Evaluating Spatial Predictions
The Analytics X Prize evaluates entries by comparing the RMSE of the predicted proportion of homicides per zip code versus the actual proportion of homicides per zip code. RMSE is a standard way of comparing the predictive quality of models but suffers from a coarseness of resolution.
I would like to discuss what I think is a more intuitive method for evaluating spatial predictive models. The problem of predicting crime can be thought of as a resource allocation problem. Law enforcement would like to answer the question “If we were to surveil X percentage of the area in our jurisdiction, what percentage Y of crime would we prevent?”. If we assume that police presence and surveillance of an area where a crime is going occur prevents that crime all the time, then if the police were able to surveil 100% of the area they would stop 100% of the crime. Of course, this is impossible, hence the resource allocation perspective of this problem. A modified ROC plot that we call a Surveillance Plot is an intuitive visual display of the effectiveness of a spatial predictive model. The following evaluation plot was produced on a model generated against Philadelphia homicide data up to November 2009 and then evaluated against data for the month of December 2009.
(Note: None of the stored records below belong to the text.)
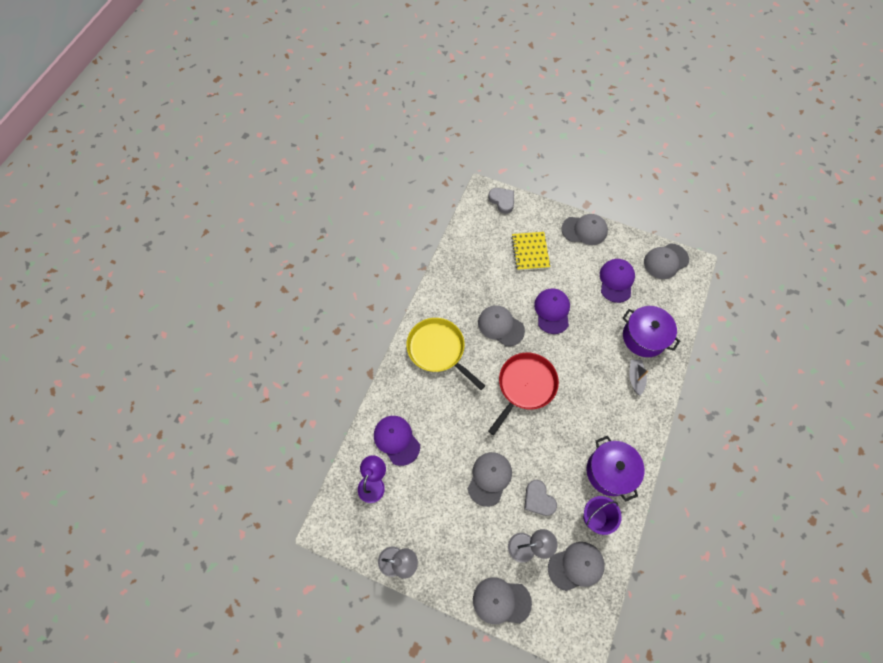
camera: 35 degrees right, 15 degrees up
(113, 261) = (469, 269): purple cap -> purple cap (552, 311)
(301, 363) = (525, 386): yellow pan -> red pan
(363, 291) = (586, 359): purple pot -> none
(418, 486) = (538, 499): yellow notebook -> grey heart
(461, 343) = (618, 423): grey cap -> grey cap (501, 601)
The x-axis represents the percentage of the area is surveilled. The y-axis represents the proportion of homicides that occurred in the area that has been surveilled. So, if law enforcement surveilled the top 20% most threatened areas according to the predictive model, they would prevent 62.5% of homicides.
This kind of evaluation scales with the resolution of the prediction. The resolution of the model I am using broke Philadelphia into a grid of cells that are 56ft by 59ft. That is then the smallest incremental unit by which I can evaluate the resulting prediction. The resolution can be tweaked to a level appropriate for the resource allocation problem the law enforcement community faces.